◆ WHAT THE TASK ASKS
Please report every line in the records that contains the word "bronze", copying each such line in full.

BEGIN DATA LISTING

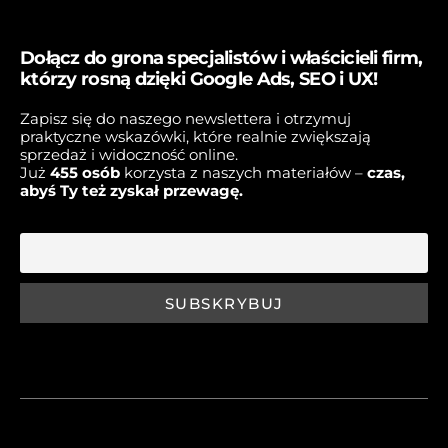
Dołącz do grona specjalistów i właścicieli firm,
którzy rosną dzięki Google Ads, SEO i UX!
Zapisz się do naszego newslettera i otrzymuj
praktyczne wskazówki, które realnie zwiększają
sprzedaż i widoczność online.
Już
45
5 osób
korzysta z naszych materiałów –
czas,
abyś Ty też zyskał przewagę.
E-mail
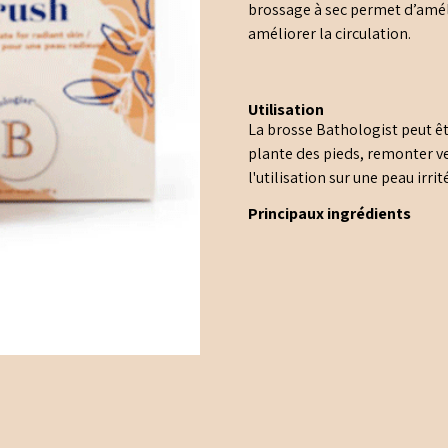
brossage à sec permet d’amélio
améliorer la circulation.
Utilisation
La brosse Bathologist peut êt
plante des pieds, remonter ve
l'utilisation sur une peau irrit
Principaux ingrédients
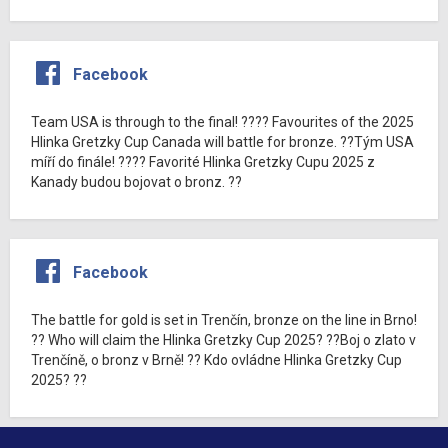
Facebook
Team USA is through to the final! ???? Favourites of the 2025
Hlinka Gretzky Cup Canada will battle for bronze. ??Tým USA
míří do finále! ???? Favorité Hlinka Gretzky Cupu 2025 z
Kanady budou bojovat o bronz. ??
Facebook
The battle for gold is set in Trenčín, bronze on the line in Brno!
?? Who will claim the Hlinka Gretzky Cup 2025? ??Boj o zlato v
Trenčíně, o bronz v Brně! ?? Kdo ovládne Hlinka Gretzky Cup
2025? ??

END DATA LISTING

◆ SOLUTION FOR THIS TASK
Hlinka Gretzky Cup Canada will battle for bronze. ??Tým USA
The battle for gold is set in Trenčín, bronze on the line in Brno!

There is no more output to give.